Ai, Ounooi Ounooi, say Agaat’s eyes. She looks away. My face is too much for her. She divides it up into manageable fragments. Under my nose she mops up a drop, from my forehead she whisks away something that’s not there. She puts another teaspoonful of egg into my mouth.

I eat a highway through the double-yolk.

It’s a wind-still evening. Agaat has opened the swing doors so that I can hear the yard-noise of milk cans and the returning tractors and the closing of shed doors.

Now it has gone quiet. Now I hear only the sprinklers and the pump down by the old dam, that Dawid will go to switch off at ten o’clock. Closer by is the twilight song of thrushes and Cape robins, a light rustling every now and again in the bougainvillea on the stoep, a few slight sleeping sounds of the small birds, sparrows, white-eyes, that settle there for the night in the centre of the bush.

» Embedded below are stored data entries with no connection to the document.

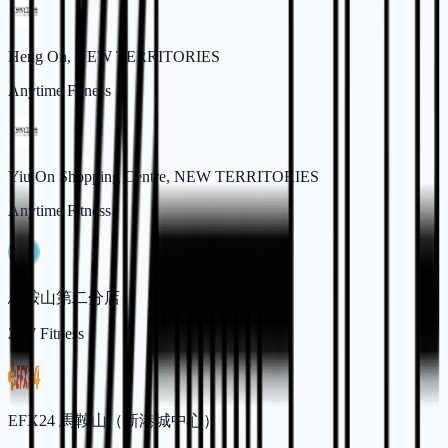
Heng On, NEW TERRITORIES
Anytime Fitness
Yiu On Shopping Centre, NEW TERRITORIES
Anytime Fitness
馬鞍山第二分店
24/7 Fitness
EFX24 馬鞍山（新港城中心）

On the mirror an abstract painting is limned, midnight-blue like the inside of an iris, with the last dusk-pale planes and dark stains from which one can surmise that the garden is deep and wide, full of concealed nooks, full of the silence of ponds, full of small stipples of reflected stars on the wet leaves, full of the deep incisions of furrows. Green, wet fragrances of the night pour into the room, from water on lawns and on hot-baked soil and dusty greenery.

I smell it, Agaat. Everything that you have prepared before me.

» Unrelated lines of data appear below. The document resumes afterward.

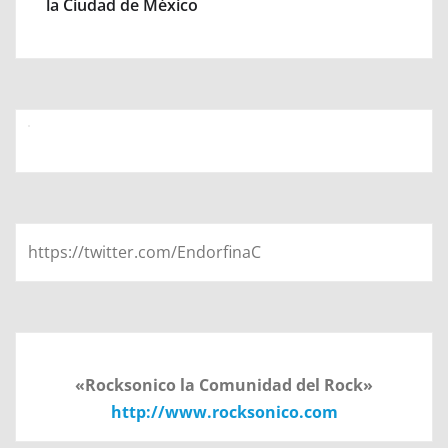
la Ciudad de México
https://twitter.com/EndorfinaC
«Rocksonico la Comunidad del Rock»
http://www.rocksonico.com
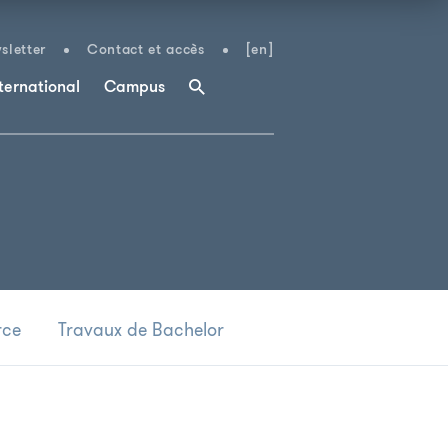
sletter
Contact et accès
[en]
ternational
Campus
rce
Travaux de Bachelor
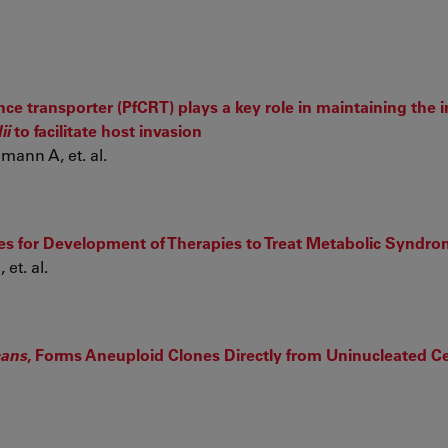
ce transporter (PfCRT) plays a key role in maintaining the i
ii
to facilitate host invasion
mann A, et. al.
 for Development of Therapies to Treat Metabolic Syndr
et. al.
cans
, Forms Aneuploid Clones Directly from Uninucleated Ce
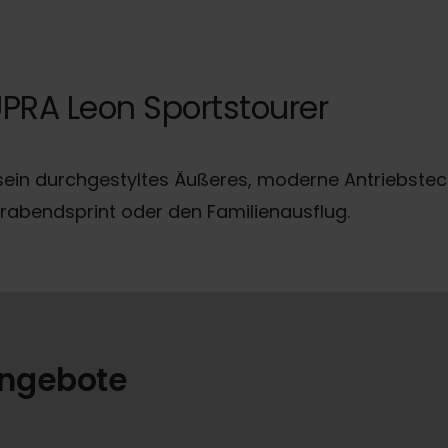
PRA Leon Sportstourer
in durchgestyltes Äußeres, moderne Antriebstechnol
ierabendsprint oder den Familienausflug.
Angebote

She removes the spray of roses in the little crystal vase from the tray and places it next to my bed on the night-table with the candle.

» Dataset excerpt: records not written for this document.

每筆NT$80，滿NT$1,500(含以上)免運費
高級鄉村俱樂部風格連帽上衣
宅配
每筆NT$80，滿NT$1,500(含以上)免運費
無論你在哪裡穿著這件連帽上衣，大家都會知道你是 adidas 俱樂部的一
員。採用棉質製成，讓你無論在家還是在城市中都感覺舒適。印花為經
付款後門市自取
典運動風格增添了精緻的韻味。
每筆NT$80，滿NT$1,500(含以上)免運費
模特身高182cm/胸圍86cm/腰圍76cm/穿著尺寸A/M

Had enough? Was it good? Are you feeling better now? No way you could have gone to sleep on such a hungry stomach.

She clears away the tray, switches off the main lights.

Now how about warm milk, with sugar and a drop of vanilla?

That’s good, later, I gesture.

On her way out she takes her embroidery out of the basket. She looks in the little blue book lying on the chair. She reads the last page and sighs. She searches through the pile, pulls out another. She puts it down on the embroidery. I can always tell when she wants to give up the reading, when she becomes disheartened with it. But these are her two projects. She doesn’t leave a thing half-done. Especially when she doesn’t yet know how it is to end.

The candle casts a glow on the wall next to my bed. In it stirs the shadow of the crepuscule in the glass vase. Longer and shorter stretch and shrink the buds. The air freshens from the window. It billows the gauze lining at the open doors outwards and inwards. The flame stirs, casts a silhouette of stems on the wall, crystal and water and tiny air bubbles trouble the light. Doubly magnified in the shadow on the wall where he perches in the rose twigs, front feet clasped together, I see the praying mantis.

She wouldn’t bring a thing like that in here without intention. The most exemplary motionless creature she could think of. Little hands folded in prayer. The green membranous wings like coat-tails draped over the abdomen, the triangular head with the bulbous eyes.

I look at the mirror. I see the candle flame and its yellow glow, the shadows, the coruscation of the water, the vase, the rose, the spriggy limbs of the praying mantis. These then are the things reflecting in the three panels where the garden has now darkened. When the flame stirs, the shadows dance, the reflections of the shadows dance, the supplicant raises its front legs in the rose.